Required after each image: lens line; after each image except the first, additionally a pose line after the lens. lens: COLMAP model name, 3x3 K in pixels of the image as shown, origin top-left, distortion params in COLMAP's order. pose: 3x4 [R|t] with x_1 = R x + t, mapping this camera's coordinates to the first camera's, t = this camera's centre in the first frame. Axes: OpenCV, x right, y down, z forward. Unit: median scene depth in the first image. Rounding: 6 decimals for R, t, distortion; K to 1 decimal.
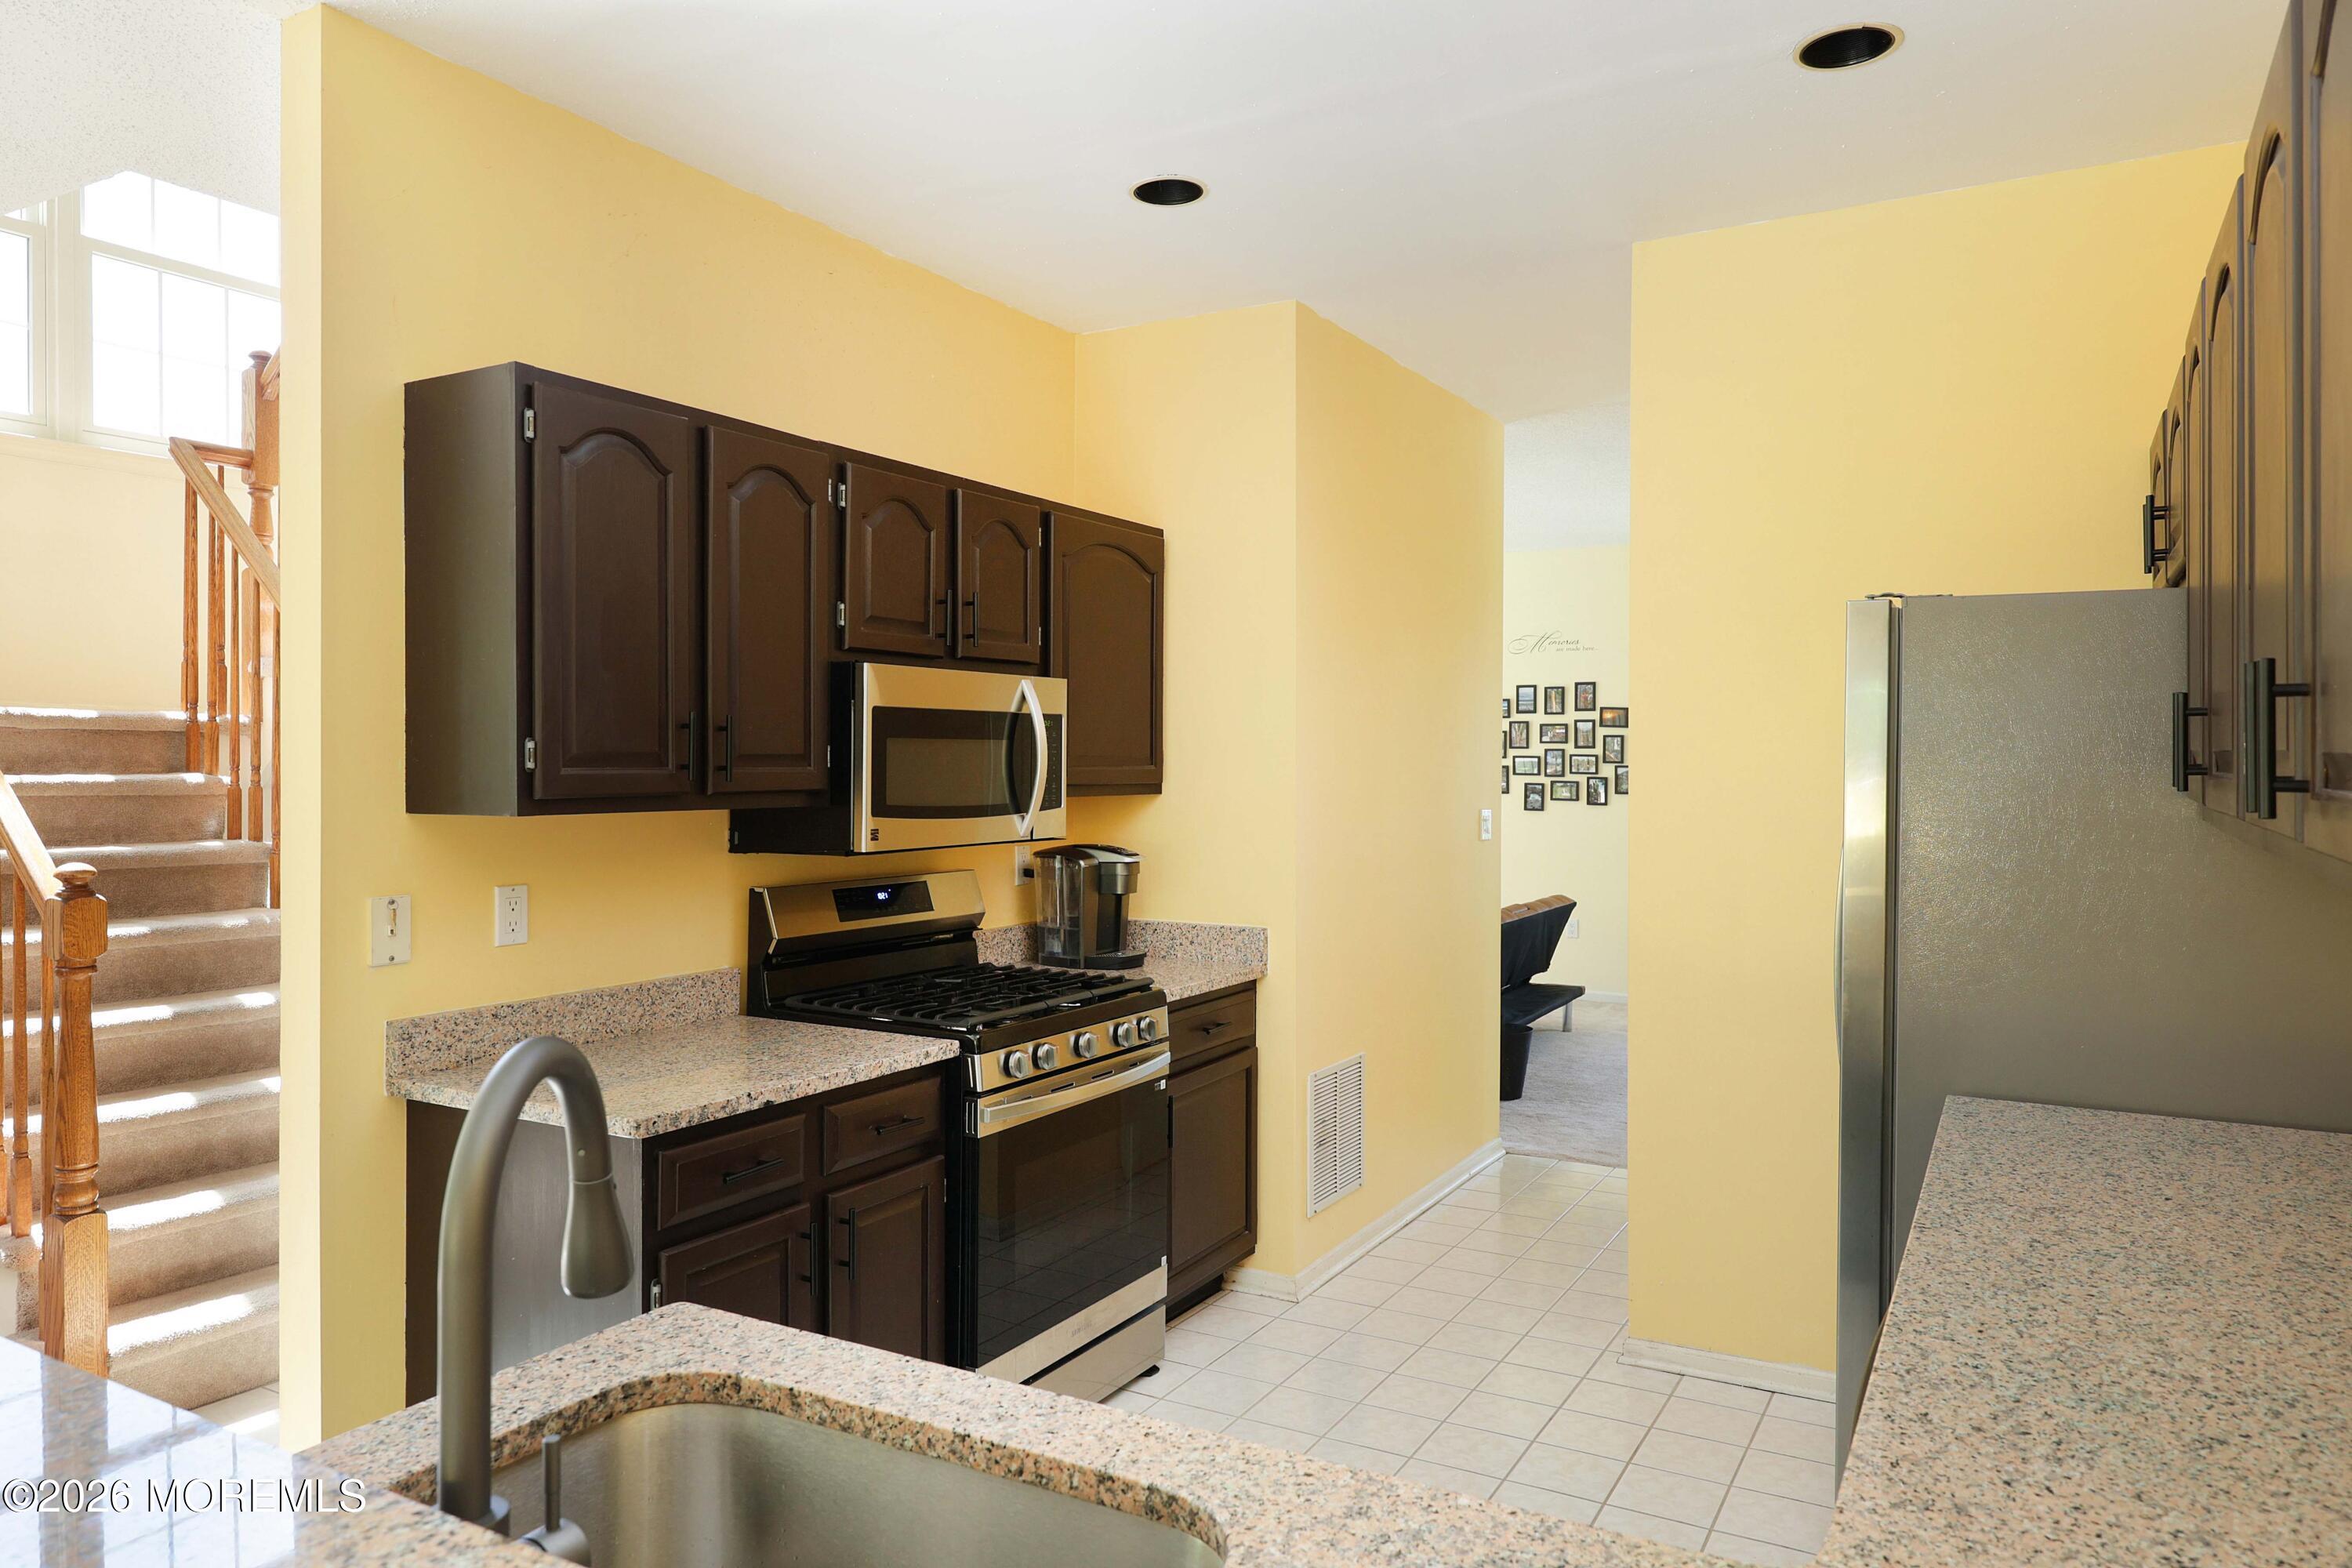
lens RADIAL K [[1492.0, 0, 1174.1], [0, 1492.0, 785.8], [0, 0, 1]] dist [-0.011685, -0.004484]
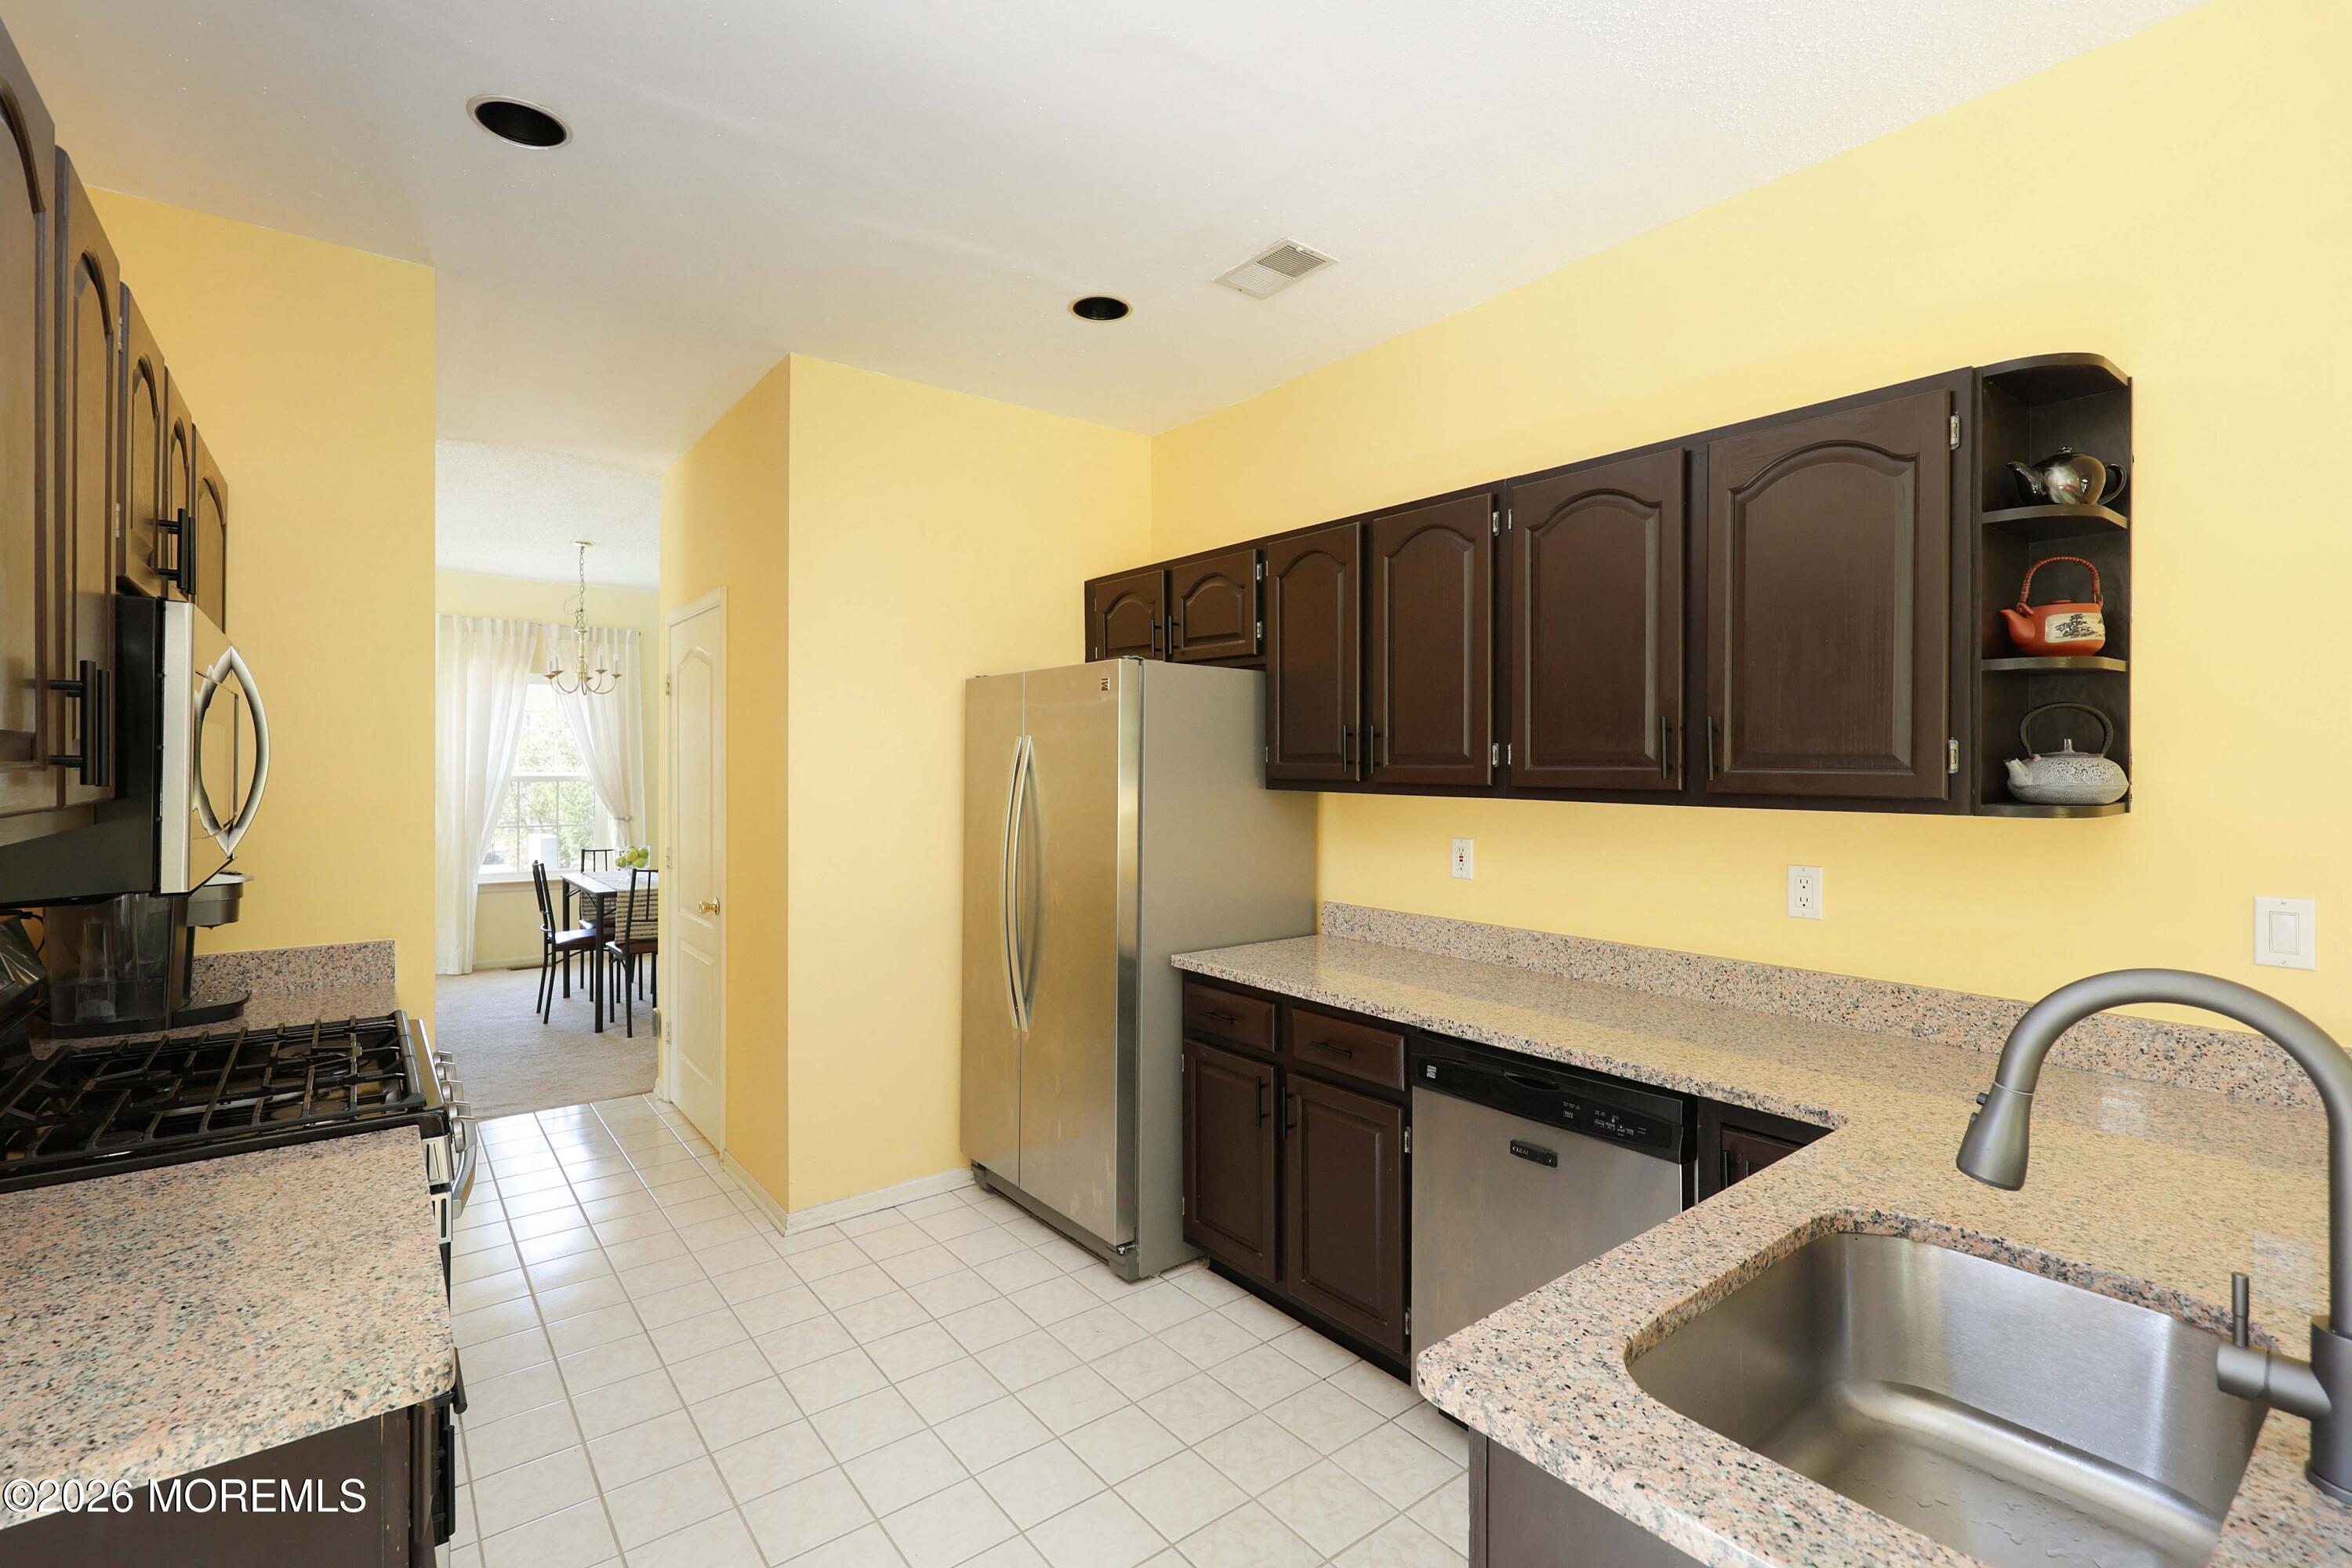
lens RADIAL K [[1064.2, 0, 1172.4], [0, 1064.2, 774.6], [0, 0, 1]] dist [0.009465, -0.000027]
pose [[0.367298, 0.000169, 0.930103, -0.430899], [0.004999, 0.999985, -0.002156, -0.000169], [-0.930090, 0.005441, 0.367291, 0.396637]]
* * * * *
The task:
Count the lines of the listing above that contain the string "lens", with case treated as significant, and reply with that number alone.

Reply:
3